Lines where the string "stata" appears are to be copied from the entries below.

─── DATASET EXTRACT ───

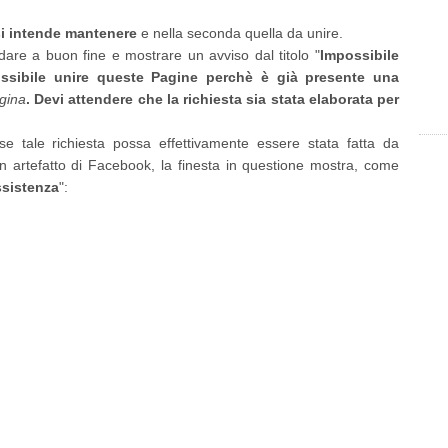
si intende mantenere
e nella seconda quella da unire.
re a buon fine e mostrare un avviso dal titolo "
Impossibile
ssibile unire queste Pagine perchè è già presente una
gina
. Devi attendere che la richiesta sia stata elaborata per
e tale richiesta possa effettivamente essere stata fatta da
n artefatto di Facebook, la finesta in questione mostra, come
ssistenza
":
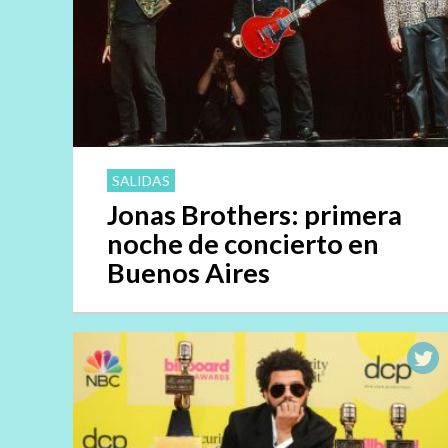
SALIDAS
Jonas Brothers: primera
noche de concierto en
Buenos Aires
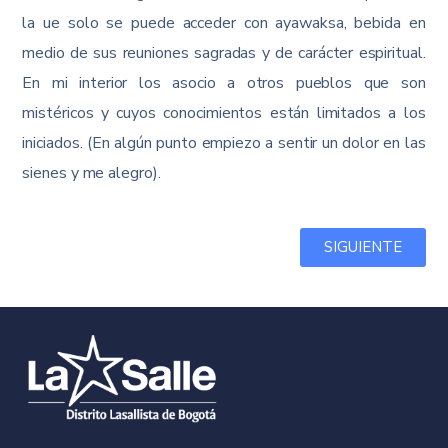
la ue solo se puede acceder con ayawaksa, bebida en
medio de sus reuniones sagradas y de carácter espiritual.
En mi interior los asocio a otros pueblos que son
mistéricos y cuyos conocimientos están limitados a los
iniciados. (En algún punto empiezo a sentir un dolor en las
sienes y me alegro).
SIGUIENTE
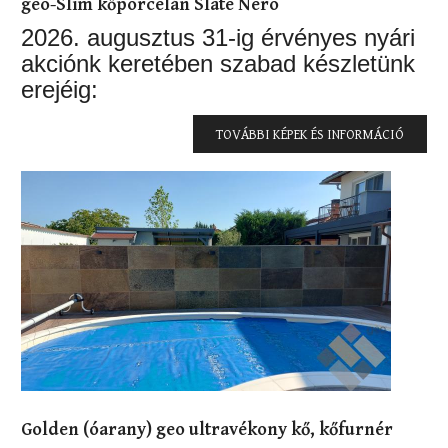
geo-Slim kőporcelán Slate Nero
2026. augusztus 31-ig érvényes nyári
akciónk keretében szabad készletünk
erejéig:
TOVÁBBI KÉPEK ÉS INFORMÁCIÓ
Golden (óarany) geo ultravékony kő, kőfurnér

───

» **SOLVED EXERCISE**:
. Devi attendere che la richiesta sia stata elaborata per
e tale richiesta possa effettivamente essere stata fatta da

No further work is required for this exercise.